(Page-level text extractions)
────

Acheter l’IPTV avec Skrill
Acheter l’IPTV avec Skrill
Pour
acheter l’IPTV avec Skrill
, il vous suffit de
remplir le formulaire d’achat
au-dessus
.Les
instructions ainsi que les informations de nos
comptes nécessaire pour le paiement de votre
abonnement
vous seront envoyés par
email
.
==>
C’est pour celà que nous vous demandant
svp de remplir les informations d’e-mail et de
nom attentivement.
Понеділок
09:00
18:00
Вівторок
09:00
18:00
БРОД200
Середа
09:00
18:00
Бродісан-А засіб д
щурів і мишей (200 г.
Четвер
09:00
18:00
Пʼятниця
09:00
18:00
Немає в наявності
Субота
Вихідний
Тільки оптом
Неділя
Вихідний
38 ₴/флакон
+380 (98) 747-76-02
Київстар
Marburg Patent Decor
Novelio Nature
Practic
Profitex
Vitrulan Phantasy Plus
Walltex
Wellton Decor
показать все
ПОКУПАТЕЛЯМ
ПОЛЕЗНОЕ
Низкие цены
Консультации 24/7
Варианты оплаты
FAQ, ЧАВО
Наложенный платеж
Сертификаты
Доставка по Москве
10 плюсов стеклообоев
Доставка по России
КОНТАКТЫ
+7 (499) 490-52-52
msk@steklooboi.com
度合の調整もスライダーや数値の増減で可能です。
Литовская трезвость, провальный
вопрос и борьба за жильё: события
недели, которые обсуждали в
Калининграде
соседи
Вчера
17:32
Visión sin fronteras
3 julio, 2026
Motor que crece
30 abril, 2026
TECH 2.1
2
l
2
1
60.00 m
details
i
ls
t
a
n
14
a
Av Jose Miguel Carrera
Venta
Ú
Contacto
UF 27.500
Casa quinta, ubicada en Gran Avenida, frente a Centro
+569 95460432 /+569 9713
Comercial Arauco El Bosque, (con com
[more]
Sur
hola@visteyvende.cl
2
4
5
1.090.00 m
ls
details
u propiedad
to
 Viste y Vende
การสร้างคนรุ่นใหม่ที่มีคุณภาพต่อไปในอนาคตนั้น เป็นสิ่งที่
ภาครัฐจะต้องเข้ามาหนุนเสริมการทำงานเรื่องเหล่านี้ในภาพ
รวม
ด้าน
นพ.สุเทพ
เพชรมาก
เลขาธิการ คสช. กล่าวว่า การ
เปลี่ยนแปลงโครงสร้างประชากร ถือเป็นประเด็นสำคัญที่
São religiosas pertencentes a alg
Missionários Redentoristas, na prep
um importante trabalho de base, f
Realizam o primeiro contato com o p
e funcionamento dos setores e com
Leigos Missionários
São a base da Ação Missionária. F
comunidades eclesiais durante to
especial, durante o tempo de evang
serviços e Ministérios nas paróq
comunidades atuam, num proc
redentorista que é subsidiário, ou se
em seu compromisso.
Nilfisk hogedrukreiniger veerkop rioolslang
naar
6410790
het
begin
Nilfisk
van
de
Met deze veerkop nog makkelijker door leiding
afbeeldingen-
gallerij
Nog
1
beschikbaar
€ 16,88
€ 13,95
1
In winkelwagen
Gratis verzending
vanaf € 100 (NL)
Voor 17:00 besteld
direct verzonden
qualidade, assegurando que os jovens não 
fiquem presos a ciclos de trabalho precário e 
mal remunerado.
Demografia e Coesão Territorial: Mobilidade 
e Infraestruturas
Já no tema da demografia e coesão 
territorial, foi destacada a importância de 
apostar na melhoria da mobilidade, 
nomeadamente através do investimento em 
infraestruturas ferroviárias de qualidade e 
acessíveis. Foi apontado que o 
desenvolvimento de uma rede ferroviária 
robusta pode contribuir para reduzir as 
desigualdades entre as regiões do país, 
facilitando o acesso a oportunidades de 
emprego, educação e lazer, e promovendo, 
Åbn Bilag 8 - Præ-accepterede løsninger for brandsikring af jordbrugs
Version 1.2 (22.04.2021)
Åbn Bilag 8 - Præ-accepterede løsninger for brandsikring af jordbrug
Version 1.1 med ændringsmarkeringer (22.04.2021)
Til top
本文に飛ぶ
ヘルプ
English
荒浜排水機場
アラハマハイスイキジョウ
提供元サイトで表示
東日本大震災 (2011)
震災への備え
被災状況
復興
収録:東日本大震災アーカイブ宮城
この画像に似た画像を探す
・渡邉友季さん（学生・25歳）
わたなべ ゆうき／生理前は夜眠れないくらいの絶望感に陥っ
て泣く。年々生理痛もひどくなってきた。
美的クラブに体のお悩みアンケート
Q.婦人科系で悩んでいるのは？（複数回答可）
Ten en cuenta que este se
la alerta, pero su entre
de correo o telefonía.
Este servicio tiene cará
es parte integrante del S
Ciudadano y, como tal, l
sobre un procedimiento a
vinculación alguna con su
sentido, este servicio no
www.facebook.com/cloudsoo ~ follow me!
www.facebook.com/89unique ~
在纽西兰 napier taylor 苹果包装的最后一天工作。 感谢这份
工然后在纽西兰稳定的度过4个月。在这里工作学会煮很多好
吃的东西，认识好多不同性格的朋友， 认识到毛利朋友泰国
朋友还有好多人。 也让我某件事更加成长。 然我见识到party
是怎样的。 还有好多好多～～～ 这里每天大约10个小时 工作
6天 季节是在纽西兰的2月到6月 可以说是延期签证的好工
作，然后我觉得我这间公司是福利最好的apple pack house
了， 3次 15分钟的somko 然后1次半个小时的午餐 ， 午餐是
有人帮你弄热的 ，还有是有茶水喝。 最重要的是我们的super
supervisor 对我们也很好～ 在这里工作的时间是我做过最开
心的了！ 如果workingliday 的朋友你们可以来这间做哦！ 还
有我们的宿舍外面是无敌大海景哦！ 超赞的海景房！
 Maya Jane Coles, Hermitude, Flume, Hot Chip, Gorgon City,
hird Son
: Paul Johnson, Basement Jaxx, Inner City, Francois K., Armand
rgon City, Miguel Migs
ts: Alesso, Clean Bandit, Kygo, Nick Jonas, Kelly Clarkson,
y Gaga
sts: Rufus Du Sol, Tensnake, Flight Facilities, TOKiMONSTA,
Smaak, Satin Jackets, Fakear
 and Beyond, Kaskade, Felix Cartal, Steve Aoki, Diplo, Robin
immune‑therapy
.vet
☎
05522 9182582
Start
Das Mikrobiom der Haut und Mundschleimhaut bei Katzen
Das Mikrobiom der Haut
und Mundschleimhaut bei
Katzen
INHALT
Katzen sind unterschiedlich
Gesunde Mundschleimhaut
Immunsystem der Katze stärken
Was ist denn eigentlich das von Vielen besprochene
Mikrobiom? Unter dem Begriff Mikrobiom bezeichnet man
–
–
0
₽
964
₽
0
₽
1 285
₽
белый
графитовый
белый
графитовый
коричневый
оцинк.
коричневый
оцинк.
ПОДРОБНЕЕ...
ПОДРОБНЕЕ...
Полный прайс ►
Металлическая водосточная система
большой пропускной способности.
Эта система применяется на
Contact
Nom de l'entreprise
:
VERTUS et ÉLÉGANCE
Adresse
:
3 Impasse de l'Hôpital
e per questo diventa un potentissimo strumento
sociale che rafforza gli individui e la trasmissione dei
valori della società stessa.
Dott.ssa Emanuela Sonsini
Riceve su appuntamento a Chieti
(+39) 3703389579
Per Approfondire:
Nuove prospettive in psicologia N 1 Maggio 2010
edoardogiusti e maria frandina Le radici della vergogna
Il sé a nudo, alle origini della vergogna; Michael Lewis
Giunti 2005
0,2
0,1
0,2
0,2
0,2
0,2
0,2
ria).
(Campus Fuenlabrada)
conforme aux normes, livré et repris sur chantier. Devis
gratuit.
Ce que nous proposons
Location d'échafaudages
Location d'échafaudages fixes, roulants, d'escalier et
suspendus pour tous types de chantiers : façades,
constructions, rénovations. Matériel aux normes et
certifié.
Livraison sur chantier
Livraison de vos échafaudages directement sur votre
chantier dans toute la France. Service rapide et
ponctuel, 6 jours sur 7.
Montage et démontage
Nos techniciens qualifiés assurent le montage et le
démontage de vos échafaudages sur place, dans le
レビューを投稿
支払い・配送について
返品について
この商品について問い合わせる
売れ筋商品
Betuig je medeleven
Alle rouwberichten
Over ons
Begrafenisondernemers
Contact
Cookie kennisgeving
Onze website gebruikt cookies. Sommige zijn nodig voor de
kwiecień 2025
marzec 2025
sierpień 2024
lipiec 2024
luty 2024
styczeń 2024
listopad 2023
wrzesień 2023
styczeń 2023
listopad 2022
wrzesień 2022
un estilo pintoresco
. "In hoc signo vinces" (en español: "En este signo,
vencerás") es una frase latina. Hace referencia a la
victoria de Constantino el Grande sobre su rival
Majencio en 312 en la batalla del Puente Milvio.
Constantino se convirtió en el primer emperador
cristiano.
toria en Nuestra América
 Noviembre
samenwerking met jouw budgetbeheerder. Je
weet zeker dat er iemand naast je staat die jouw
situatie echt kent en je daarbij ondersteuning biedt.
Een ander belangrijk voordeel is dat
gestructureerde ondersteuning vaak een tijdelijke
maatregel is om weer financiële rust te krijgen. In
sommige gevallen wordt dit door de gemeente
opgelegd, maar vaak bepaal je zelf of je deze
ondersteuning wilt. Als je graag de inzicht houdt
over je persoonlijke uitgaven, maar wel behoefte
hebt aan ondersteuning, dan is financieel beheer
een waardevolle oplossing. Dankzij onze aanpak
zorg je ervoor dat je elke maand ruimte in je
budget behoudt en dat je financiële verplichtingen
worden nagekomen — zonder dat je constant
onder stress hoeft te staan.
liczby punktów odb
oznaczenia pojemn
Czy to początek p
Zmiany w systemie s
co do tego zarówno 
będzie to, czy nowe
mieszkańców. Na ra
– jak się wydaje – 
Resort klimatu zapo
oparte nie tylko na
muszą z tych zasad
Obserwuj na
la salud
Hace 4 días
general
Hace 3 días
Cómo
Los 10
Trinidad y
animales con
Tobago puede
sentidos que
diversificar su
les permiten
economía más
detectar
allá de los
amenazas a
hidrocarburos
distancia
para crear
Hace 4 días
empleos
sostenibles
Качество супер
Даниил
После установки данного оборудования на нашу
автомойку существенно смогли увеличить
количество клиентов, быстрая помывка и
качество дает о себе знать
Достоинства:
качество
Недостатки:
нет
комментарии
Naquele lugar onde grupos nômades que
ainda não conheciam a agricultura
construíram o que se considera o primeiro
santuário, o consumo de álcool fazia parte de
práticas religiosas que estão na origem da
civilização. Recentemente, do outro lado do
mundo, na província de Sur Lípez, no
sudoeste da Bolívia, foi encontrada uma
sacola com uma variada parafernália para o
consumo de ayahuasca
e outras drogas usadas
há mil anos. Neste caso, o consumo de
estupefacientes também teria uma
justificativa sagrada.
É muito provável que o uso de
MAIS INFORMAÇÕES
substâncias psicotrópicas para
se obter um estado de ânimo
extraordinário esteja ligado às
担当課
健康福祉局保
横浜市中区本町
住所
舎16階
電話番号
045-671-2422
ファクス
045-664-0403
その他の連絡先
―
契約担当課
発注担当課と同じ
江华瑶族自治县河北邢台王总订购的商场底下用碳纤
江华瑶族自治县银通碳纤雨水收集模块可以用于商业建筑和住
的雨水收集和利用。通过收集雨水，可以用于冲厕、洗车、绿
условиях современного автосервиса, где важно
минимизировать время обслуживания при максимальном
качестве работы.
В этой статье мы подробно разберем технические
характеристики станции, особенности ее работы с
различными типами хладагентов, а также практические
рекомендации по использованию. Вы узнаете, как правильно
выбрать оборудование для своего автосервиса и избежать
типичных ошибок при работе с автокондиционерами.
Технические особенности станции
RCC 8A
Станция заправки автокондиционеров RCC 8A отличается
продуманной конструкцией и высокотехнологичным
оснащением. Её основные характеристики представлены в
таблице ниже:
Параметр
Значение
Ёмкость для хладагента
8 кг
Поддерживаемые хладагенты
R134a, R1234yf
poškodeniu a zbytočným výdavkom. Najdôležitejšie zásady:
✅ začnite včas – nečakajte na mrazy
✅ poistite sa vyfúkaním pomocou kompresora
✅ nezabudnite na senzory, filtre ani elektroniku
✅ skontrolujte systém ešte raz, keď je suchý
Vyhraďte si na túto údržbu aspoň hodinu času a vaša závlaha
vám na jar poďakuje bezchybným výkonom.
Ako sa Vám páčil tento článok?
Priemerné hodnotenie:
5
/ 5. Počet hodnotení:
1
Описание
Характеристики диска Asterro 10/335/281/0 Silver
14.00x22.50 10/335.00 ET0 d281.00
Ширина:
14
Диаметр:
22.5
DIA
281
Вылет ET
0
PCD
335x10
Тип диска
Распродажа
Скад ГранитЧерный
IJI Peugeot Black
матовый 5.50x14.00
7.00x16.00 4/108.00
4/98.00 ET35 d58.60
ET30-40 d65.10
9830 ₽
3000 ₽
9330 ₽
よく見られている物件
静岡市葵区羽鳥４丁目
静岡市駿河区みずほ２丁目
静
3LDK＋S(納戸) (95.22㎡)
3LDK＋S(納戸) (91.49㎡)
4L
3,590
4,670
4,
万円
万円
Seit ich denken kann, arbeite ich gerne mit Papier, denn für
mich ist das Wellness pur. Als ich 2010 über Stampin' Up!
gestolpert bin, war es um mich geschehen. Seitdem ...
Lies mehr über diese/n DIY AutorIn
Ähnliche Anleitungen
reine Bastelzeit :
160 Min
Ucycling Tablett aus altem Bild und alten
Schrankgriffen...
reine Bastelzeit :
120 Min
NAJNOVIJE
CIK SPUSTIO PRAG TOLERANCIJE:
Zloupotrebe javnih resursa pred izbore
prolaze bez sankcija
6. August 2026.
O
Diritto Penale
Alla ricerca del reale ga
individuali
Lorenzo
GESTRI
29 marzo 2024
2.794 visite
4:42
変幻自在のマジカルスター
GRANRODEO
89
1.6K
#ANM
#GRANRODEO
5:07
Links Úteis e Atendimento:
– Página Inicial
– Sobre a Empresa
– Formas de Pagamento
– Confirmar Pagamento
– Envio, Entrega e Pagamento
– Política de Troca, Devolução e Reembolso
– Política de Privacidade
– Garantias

────

• **TASK ITEM**: Only the lines from the one with "keď je suchý" through the end of the records above are to be copied, exactly as written.

• **YOUR SOLUTION**:
✅ skontrolujte systém ešte raz, keď je suchý
Vyhraďte si na túto údržbu aspoň hodinu času a vaša závlaha
vám na jar poďakuje bezchybným výkonom.
Ako sa Vám páčil tento článok?
Priemerné hodnotenie:
5
/ 5. Počet hodnotení:
1
Описание
Характеристики диска Asterro 10/335/281/0 Silver
14.00x22.50 10/335.00 ET0 d281.00
Ширина:
14
Диаметр:
22.5
DIA
281
Вылет ET
0
PCD
335x10
Тип диска
Распродажа
Скад ГранитЧерный
IJI Peugeot Black
матовый 5.50x14.00
7.00x16.00 4/108.00
4/98.00 ET35 d58.60
ET30-40 d65.10
9830 ₽
3000 ₽
9330 ₽
よく見られている物件
静岡市葵区羽鳥４丁目
静岡市駿河区みずほ２丁目
静
3LDK＋S(納戸) (95.22㎡)
3LDK＋S(納戸) (91.49㎡)
4L
3,590
4,670
4,
万円
万円
Seit ich denken kann, arbeite ich gerne mit Papier, denn für
mich ist das Wellness pur. Als ich 2010 über Stampin' Up!
gestolpert bin, war es um mich geschehen. Seitdem ...
Lies mehr über diese/n DIY AutorIn
Ähnliche Anleitungen
reine Bastelzeit :
160 Min
Ucycling Tablett aus altem Bild und alten
Schrankgriffen...
reine Bastelzeit :
120 Min
NAJNOVIJE
CIK SPUSTIO PRAG TOLERANCIJE:
Zloupotrebe javnih resursa pred izbore
prolaze bez sankcija
6. August 2026.
O
Diritto Penale
Alla ricerca del reale ga
individuali
Lorenzo
GESTRI
29 marzo 2024
2.794 visite
4:42
変幻自在のマジカルスター
GRANRODEO
89
1.6K
#ANM
#GRANRODEO
5:07
Links Úteis e Atendimento:
– Página Inicial
– Sobre a Empresa
– Formas de Pagamento
– Confirmar Pagamento
– Envio, Entrega e Pagamento
– Política de Troca, Devolução e Reembolso
– Política de Privacidade
– Garantias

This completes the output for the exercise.